Reden voor Anton van den Oever om uit zijn auto een ringkerntrafo op te halen. Een Amplimo, zo te zien niets mis mee. Een bekend merk, Industrieweg 14 in Neede, waar wij ze voor reparaties aan gitaarversterkers ook bestellen. Mooi gelijkmatig en strak gewikkeld met een voldoende grote opening in het midden. Alleen doen dergelijke trafo's je niet verleiden om daar een versterker mee te bouwen. De manier van bevestigen met de twee grote rubber ringen en de forse sluitring waarmee je middels een grote bout het geheel op het chassis moet vast sjorren, wordt toch door verscheidene aanwezigen wat argwanend bekeken.

Nu zijn er ook gesloten uitvoeringen in de handel en dat oogt wat beter. Elektrisch zijn ze goed bruikbaar en hebben net als de mantelkernen hun voor- en nadelen. Dat de spreiding zo gering is dat je ze zelfs kan stapelen zoals ik tijdens een lezing hoorde, lijkt mij wat ver gezocht. Uit ervaring weet ik dat wij in de winkel soms ringkernen in nieuwe versterkers wat moeten verdraaien om brom weg te krijgen. Het kan natuurlijk zijn, dat deze van mindere kwaliteit zijn en niet regelmatig gewikkeld.
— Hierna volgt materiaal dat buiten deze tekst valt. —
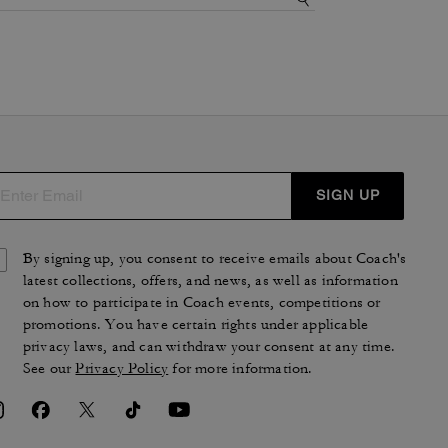
SIGN UP
By signing up, you consent to receive emails about Coach's
latest collections, offers, and news, as well as information
on how to participate in Coach events, competitions or
promotions. You have certain rights under applicable
privacy laws, and can withdraw your consent at any time.
See our
Privacy Policy
for more information.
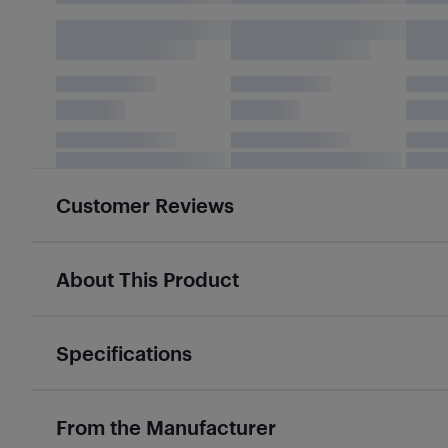
Customer Reviews
About This Product
Specifications
From the Manufacturer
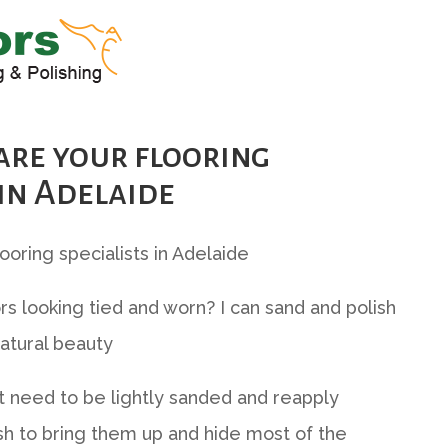
are your flooring
 in Adelaide
looring specialists in Adelaide
rs looking tied and worn? I can sand and polish
atural beauty
 need to be lightly sanded and reapply
sh to bring them up and hide most of the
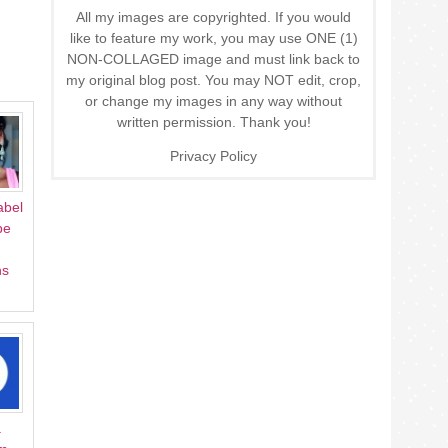
All my images are copyrighted. If you would
like to feature my work, you may use ONE (1)
NON-COLLAGED image and must link back to
my original blog post. You may NOT edit, crop,
or change my images in any way without
written permission. Thank you!
Privacy Policy
abel
pe
ns
a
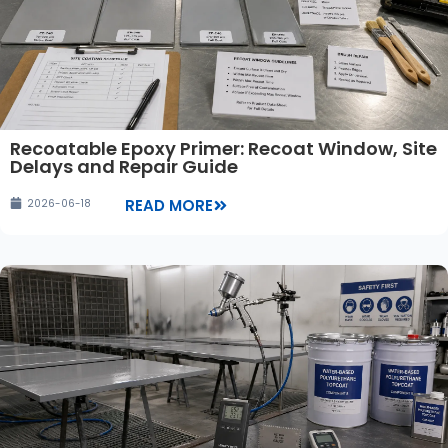
Recoatable Epoxy Primer: Recoat Window, Site
Delays and Repair Guide
READ MORE
2026-06-18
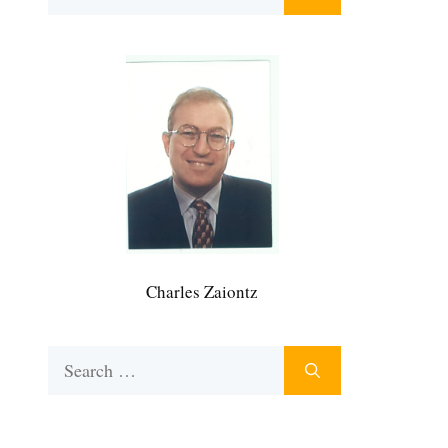
for:
Charles Zaiontz
Search
for:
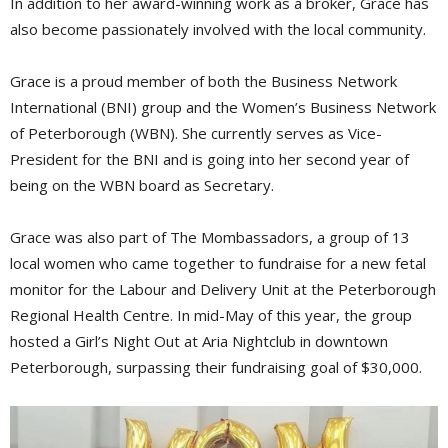
In addition to her award-winning work as a broker, Grace has
also become passionately involved with the local community.
Grace is a proud member of both the Business Network
International (BNI) group and the Women’s Business Network
of Peterborough (WBN). She currently serves as Vice-
President for the BNI and is going into her second year of
being on the WBN board as Secretary.
Grace was also part of The Mombassadors, a group of 13
local women who came together to fundraise for a new fetal
monitor for the Labour and Delivery Unit at the Peterborough
Regional Health Centre. In mid-May of this year, the group
hosted a Girl’s Night Out at Aria Nightclub in downtown
Peterborough, surpassing their fundraising goal of $30,000.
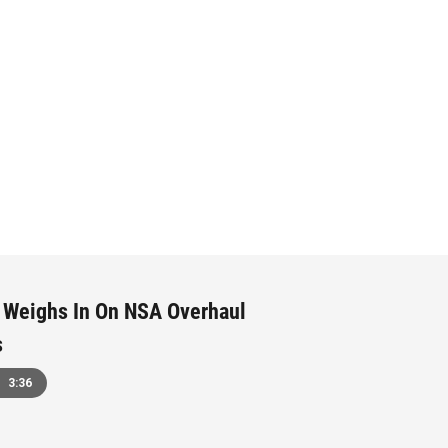
 Weighs In On NSA Overhaul
s
3:36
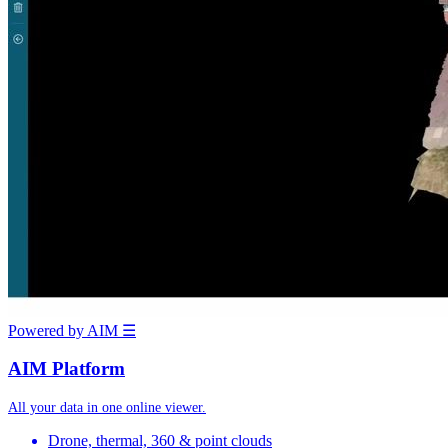
Powered by AIM
☰
AIM Platform
All your data in one online viewer.
Drone, thermal, 360 & point clouds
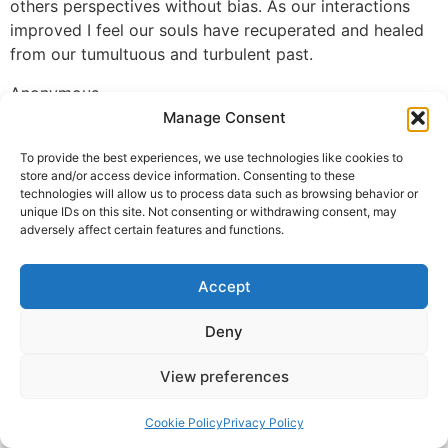
others perspectives without bias. As our interactions
improved I feel our souls have recuperated and healed
from our tumultuous and turbulent past.
Anonymous
Manage Consent
© 2025 Krishna Guruji |
Privacy Policy
|
Cookie Policy
To provide the best experiences, we use technologies like cookies to
store and/or access device information. Consenting to these
technologies will allow us to process data such as browsing behavior or
unique IDs on this site. Not consenting or withdrawing consent, may
adversely affect certain features and functions.
Accept
Deny
View preferences
Cookie Policy
Privacy Policy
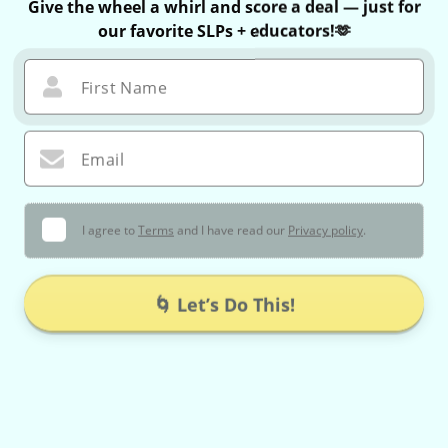
Give the wheel a whirl and score a deal — just for
our favorite SLPs + educators!🫶
First Name
Email
I agree to
Terms
and I have read our
Privacy policy
.
🌀 Let’s Do This!
You can only spin once — no take-backs 😉
If you win, your exclusive coupon is valid for 60 minutes only!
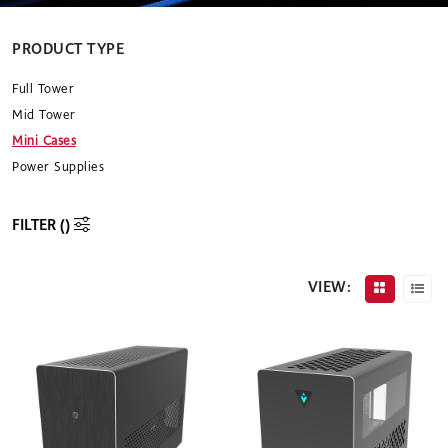
PRODUCT TYPE
Full Tower
Mid Tower
Mini Cases
Power Supplies
FILTER (
)
VIEW:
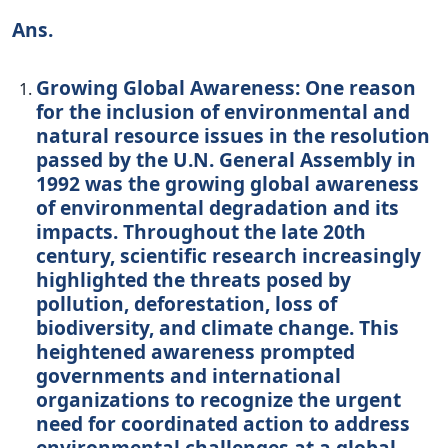
Ans.
Growing Global Awareness: One reason
for the inclusion of environmental and
natural resource issues in the resolution
passed by the U.N. General Assembly in
1992 was the growing global awareness
of environmental degradation and its
impacts. Throughout the late 20th
century, scientific research increasingly
highlighted the threats posed by
pollution, deforestation, loss of
biodiversity, and climate change. This
heightened awareness prompted
governments and international
organizations to recognize the urgent
need for coordinated action to address
environmental challenges at a global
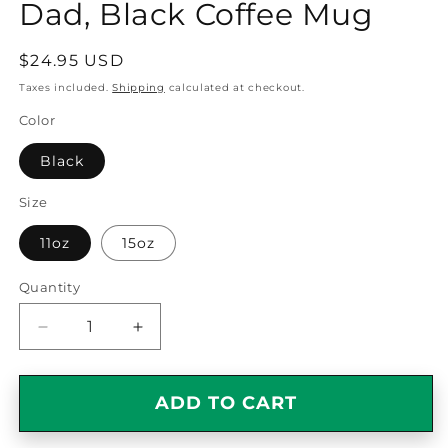
Dad, Black Coffee Mug
Regular
$24.95 USD
price
Taxes included.
Shipping
calculated at checkout.
Color
Black
Size
11oz
15oz
Quantity
Quantity
Decrease
Increase
quantity
quantity
for
for
Funny
Funny
ADD TO CART
Collie
Collie
Dog
Dog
Daar ik zelf als gitarist al zo nodig mijn eigen versterkers lang geleden bouwde, in die jaren nog niet met zulke grote vermogens als tegenwoordig. Mag ik toch wel van enige ervaring spreken. In 1963 tijdens een langdurig optreden in Duitsland voor het Amerikaanse leger, gebruikte ik een 18 watt gitaarversterkertje met twee maal EL84 en een Philips AD-4200 luidspreker.

Klik op het schema voor een grotere afbeelding.
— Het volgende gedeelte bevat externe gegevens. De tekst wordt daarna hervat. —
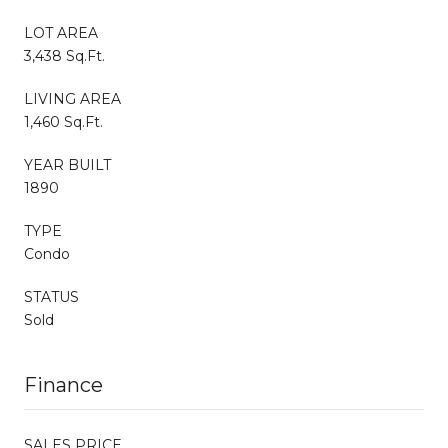
LOT AREA
3,438 Sq.Ft.
LIVING AREA
1,460 Sq.Ft.
YEAR BUILT
1890
TYPE
Condo
STATUS
Sold
Finance
SALES PRICE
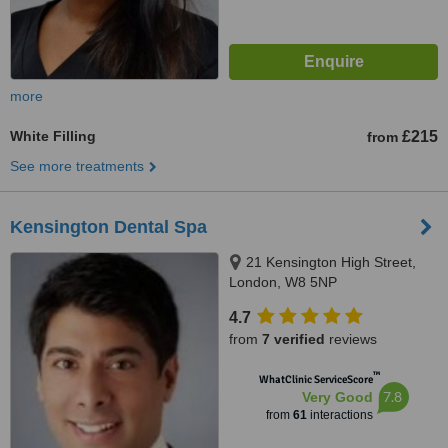
more
White Filling
£215
from
See more treatments
Kensington Dental Spa
21 Kensington High Street,
London, W8 5NP
4.7
from
7 verified
reviews
™
WhatClinic ServiceScore
7.8
Very Good
from
61
interactions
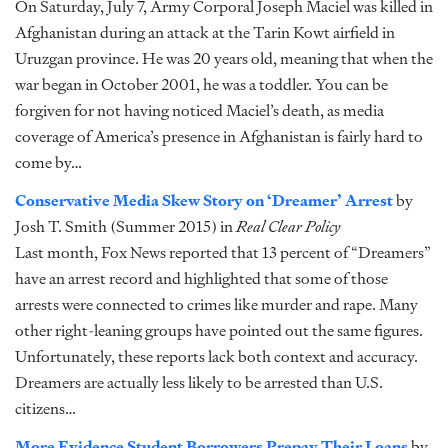
On Saturday, July 7, Army Corporal Joseph Maciel was killed in
Afghanistan during an attack at the Tarin Kowt airfield in
Uruzgan province. He was 20 years old, meaning that when the
war began in October 2001, he was a toddler. You can be
forgiven for not having noticed Maciel’s death, as media
coverage of America’s presence in Afghanistan is fairly hard to
come by…
Conservative Media Skew Story on ‘Dreamer’ Arrest
by
Josh T. Smith (Summer 2015) in
Real Clear Policy
Last month, Fox News reported that 13 percent of “Dreamers”
have an arrest record and highlighted that some of those
arrests were connected to crimes like murder and rape. Many
other right-leaning groups have pointed out the same figures.
Unfortunately, these reports lack both context and accuracy.
Dreamers are actually less likely to be arrested than U.S.
citizens…
More Evidence Student Borrowers Prepay Their Loans
by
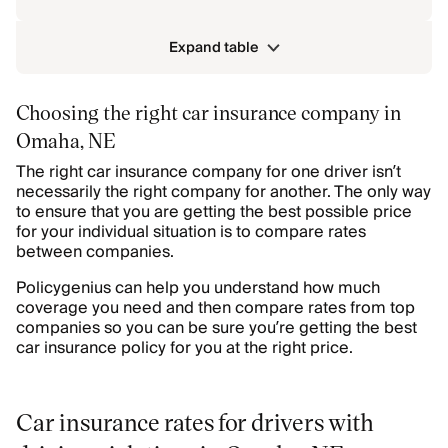
Expand table
Choosing the right car insurance company in
Omaha, NE
The right car insurance company for one driver isn’t
necessarily the right company for another. The only way
to ensure that you are getting the best possible price
for your individual situation is to compare rates
between companies.
Policygenius can help you understand how much
coverage you need and then compare rates from top
companies so you can be sure you’re getting the best
car insurance policy for you at the right price.
Car insurance rates for drivers with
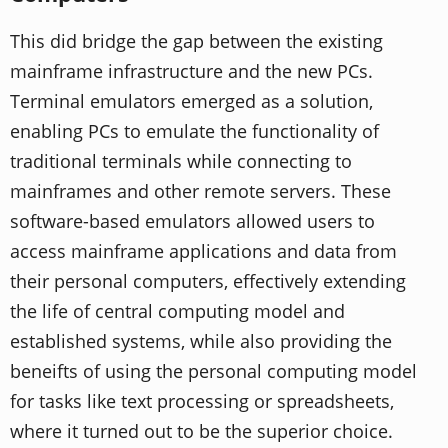
This did bridge the gap between the existing
mainframe infrastructure and the new PCs.
Terminal emulators emerged as a solution,
enabling PCs to emulate the functionality of
traditional terminals while connecting to
mainframes and other remote servers. These
software-based emulators allowed users to
access mainframe applications and data from
their personal computers, effectively extending
the life of central computing model and
established systems, while also providing the
beneifts of using the personal computing model
for tasks like text processing or spreadsheets,
where it turned out to be the superior choice.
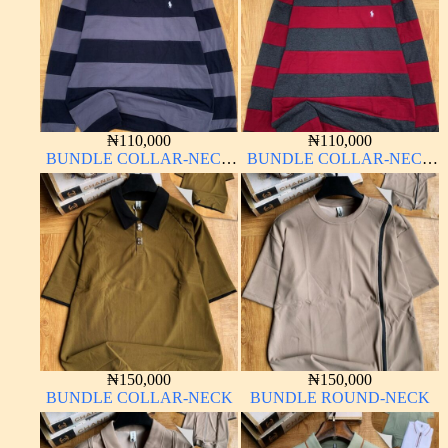
₦
110,000
₦
110,000
BUNDLE COLLAR-NECK
BUNDLE COLLAR-NECK
LONG SLEEVE
LONG SLEEVE
₦
150,000
₦
150,000
BUNDLE COLLAR-NECK
BUNDLE ROUND-NECK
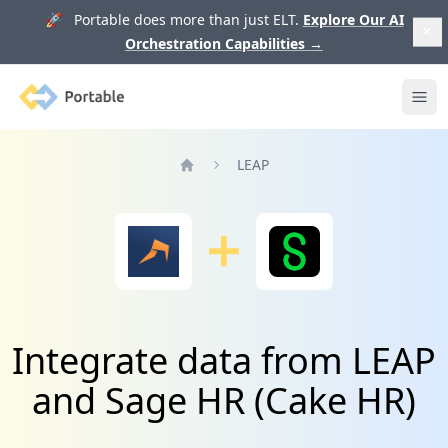
🚀 Portable does more than just ELT.
Explore Our AI
Orchestration Capabilities
→
Portable
Ope
LEAP
Home
Integrate data from LEAP
and Sage HR (Cake HR)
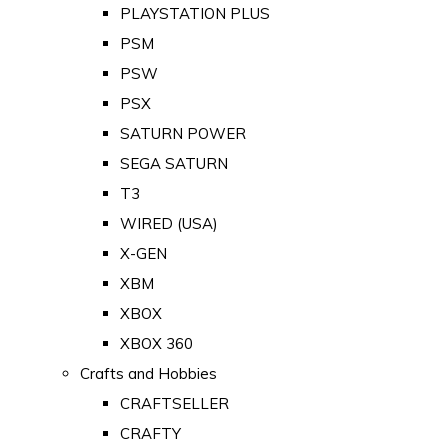
PLAYSTATION PLUS
PSM
PSW
PSX
SATURN POWER
SEGA SATURN
T3
WIRED (USA)
X-GEN
XBM
XBOX
XBOX 360
Crafts and Hobbies
CRAFTSELLER
CRAFTY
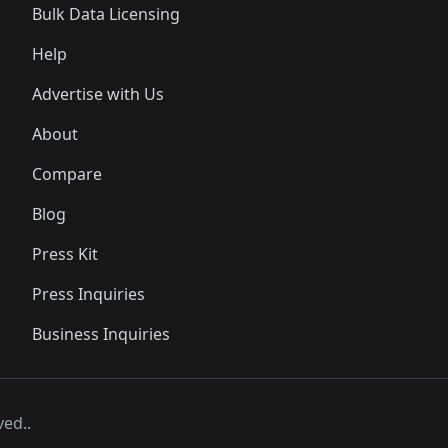
Bulk Data Licensing
Help
Advertise with Us
About
Compare
Blog
Press Kit
Press Inquiries
Business Inquiries
ved..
Op de militaire basis zag ik voor het eerst 18 inch luidsprekers waar ik erg van onder de indruk was. De eerste grote gitaarversterkers werden door mij in elkaar gezet in 1969 in samenwerking met de heer Vic v/d Kuij die de kasten bouwde en het gehele project regelde. Geheel naar een aangepast ontwerp van Marshall met een front waar de ingangen en knoppen juist tegengesteld werden gemonteerd.
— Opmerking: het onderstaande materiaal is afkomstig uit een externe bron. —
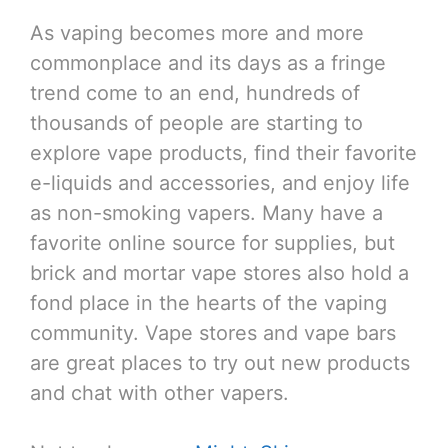
As vaping becomes more and more
commonplace and its days as a fringe
trend come to an end, hundreds of
thousands of people are starting to
explore vape products, find their favorite
e-liquids and accessories, and enjoy life
as non-smoking vapers. Many have a
favorite online source for supplies, but
brick and mortar vape stores also hold a
fond place in the hearts of the vaping
community. Vape stores and vape bars
are great places to try out new products
and chat with other vapers.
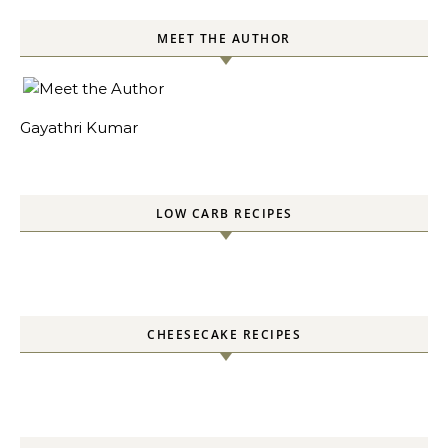
MEET THE AUTHOR
Gayathri Kumar
LOW CARB RECIPES
CHEESECAKE RECIPES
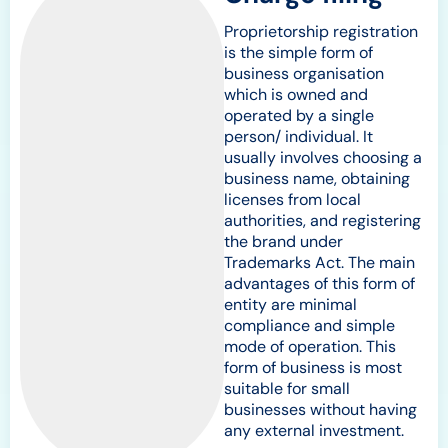
Proprietorship registration
is the simple form of
business organisation
which is owned and
operated by a single
person/ individual. It
usually involves choosing a
business name, obtaining
licenses from local
authorities, and registering
the brand under
Trademarks Act. The main
advantages of this form of
entity are minimal
compliance and simple
mode of operation. This
form of business is most
suitable for small
businesses without having
any external investment.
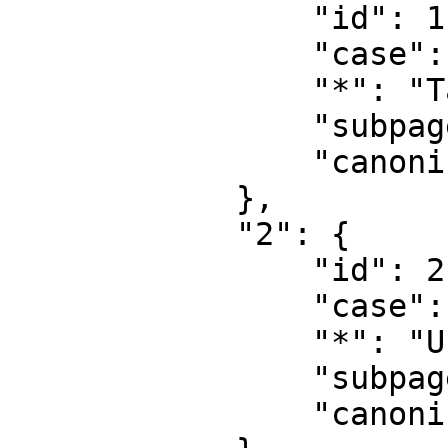
                "id": 1,

                "case": "first-letter",

                "*": "Talk",

                "subpages": "",

                "canonical": "Talk"

            },

            "2": {

                "id": 2,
Klik op het schema voor een grotere afbeelding.

Toeval of opzet? Ik kan het mij niet meer herinneren. Versterkers met vier maal EL34. Het gehele project gebeurde in opdracht van Jan de Waal de muziekhandel op de Bilderdijkstraat in Amsterdam die de naam LONDON CITY bedacht en vastlegde.

Een en ander is terug te vinden op Google (London City Wikipedia).

De trafo's werden in paartjes besteld, dat wil zeggen voeding, smoorspoel en uitgangstrafo. De eerste 48 stuks werden gemaakt bij mij thuis op de Ookmeerweg in Amsterdam, waarbij het gehele gezin meewerkte. Mijn vrouw kreeg nog een luxe set ringsleutels om te voorkomen dat er krasjes zouden komen op de geanodiseerde frontplaat met het aandraaien van de moeren van de potentiometers.

Een belangrijk verschil met Marshall was de plaatsing van de voeding en uitgangstrafo die elk op het eind van het chassis werden geplaatst. Zodat als je de versterker aan het in het midden geplaatste handvat optilde dat deze recht hing. Marshall plaatste ze beide aan een zijde zodat bij optillen de versterker schuin hangt. Men klaagde daar wel eens over, maar Jan de Waal liet weten dat het expres werd gedaan omdat muzikanten in Londen meestal boven woonden en dat je dan gemakkelijker de trap op kan lopen met zo'n zware versterker.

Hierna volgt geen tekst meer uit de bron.